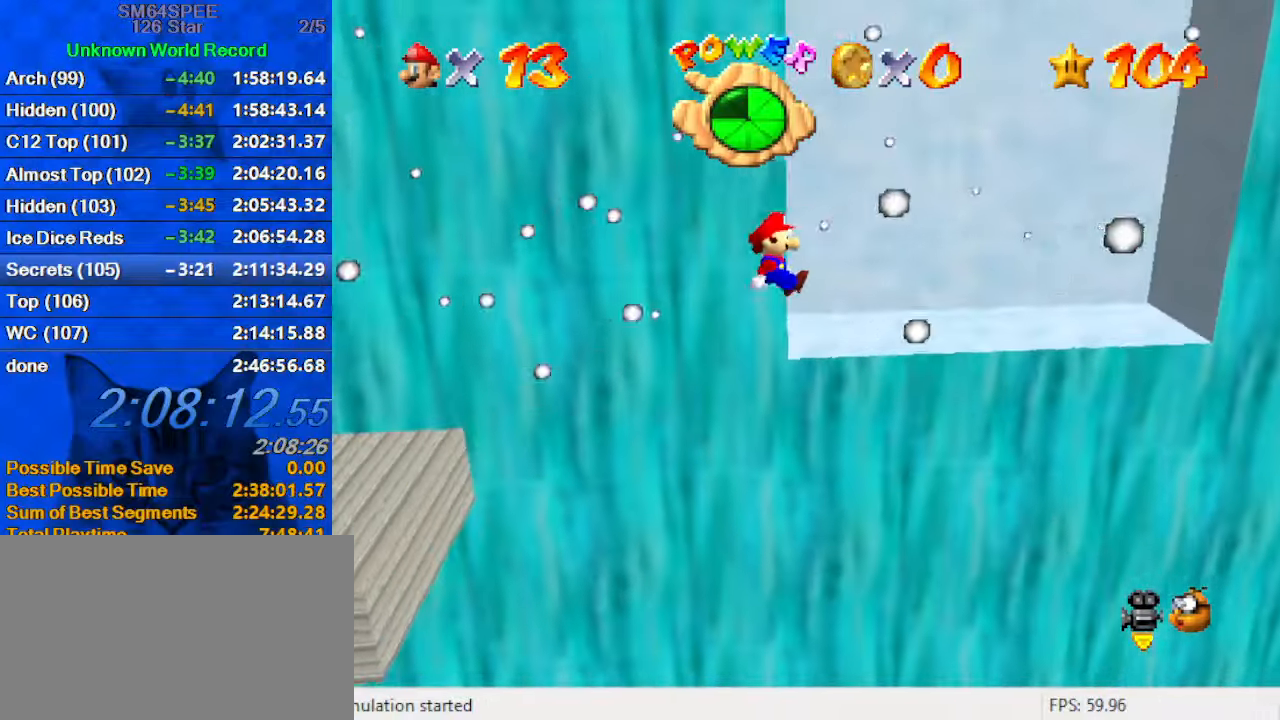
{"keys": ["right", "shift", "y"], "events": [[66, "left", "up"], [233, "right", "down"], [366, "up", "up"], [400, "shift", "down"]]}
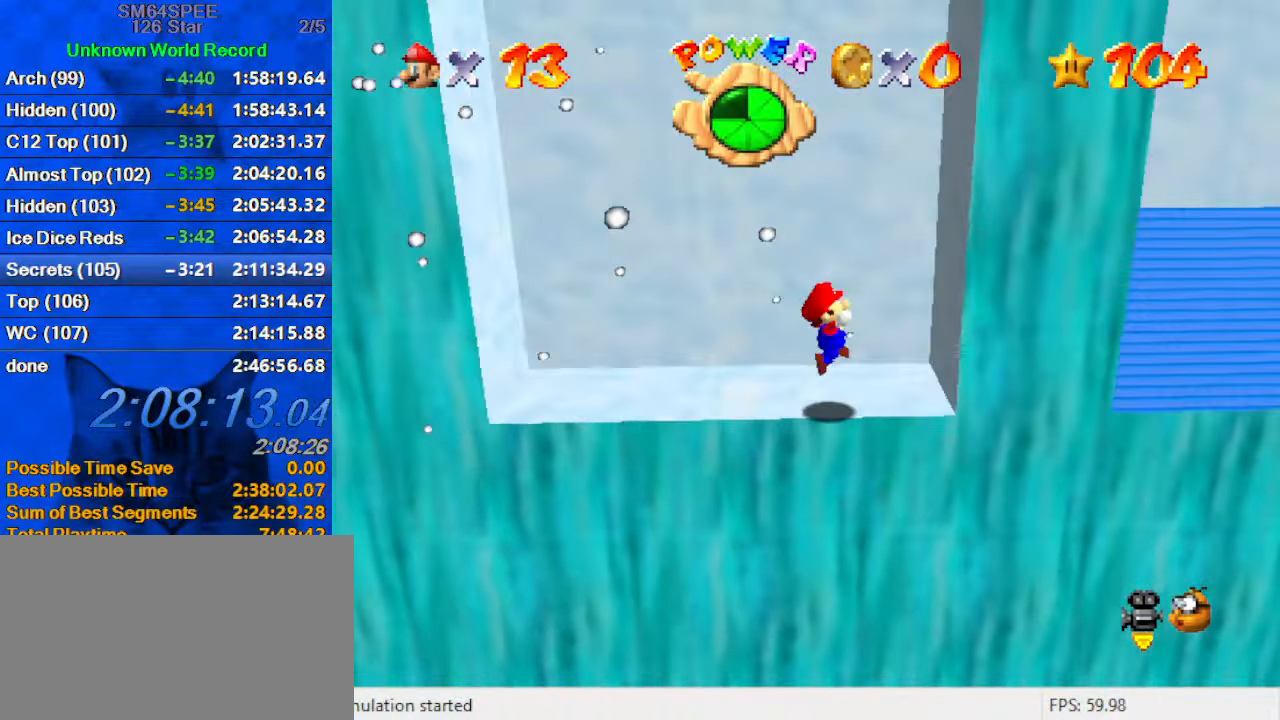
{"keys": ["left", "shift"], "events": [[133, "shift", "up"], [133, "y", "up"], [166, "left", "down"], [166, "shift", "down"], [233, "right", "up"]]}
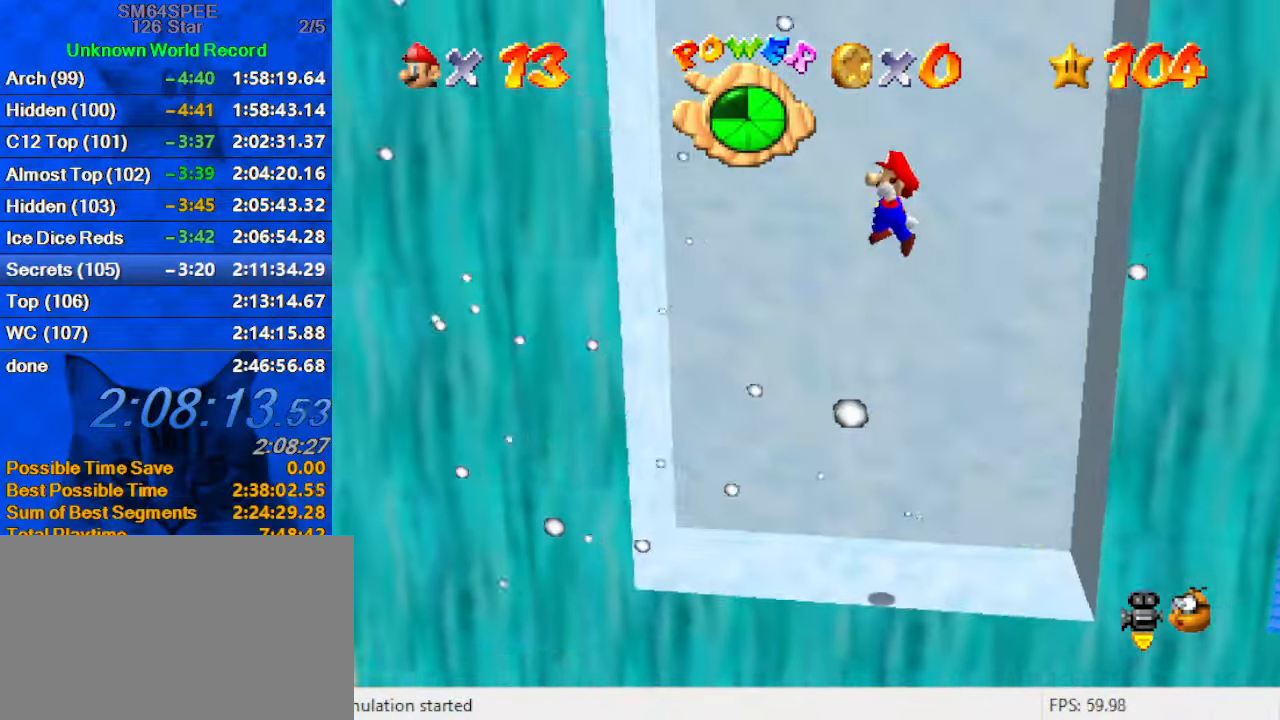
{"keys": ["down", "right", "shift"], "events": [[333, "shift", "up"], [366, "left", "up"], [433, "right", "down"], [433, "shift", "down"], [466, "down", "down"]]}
■ ■ ■
What is expected: Everything but the pictures is needed: copy the data above exactly.

Solution for this task:
{"keys": ["right", "shift", "y"], "events": [[66, "left", "up"], [233, "right", "down"], [366, "up", "up"], [400, "shift", "down"]]}
{"keys": ["left", "shift"], "events": [[133, "shift", "up"], [133, "y", "up"], [166, "left", "down"], [166, "shift", "down"], [233, "right", "up"]]}
{"keys": ["down", "right", "shift"], "events": [[333, "shift", "up"], [366, "left", "up"], [433, "right", "down"], [433, "shift", "down"], [466, "down", "down"]]}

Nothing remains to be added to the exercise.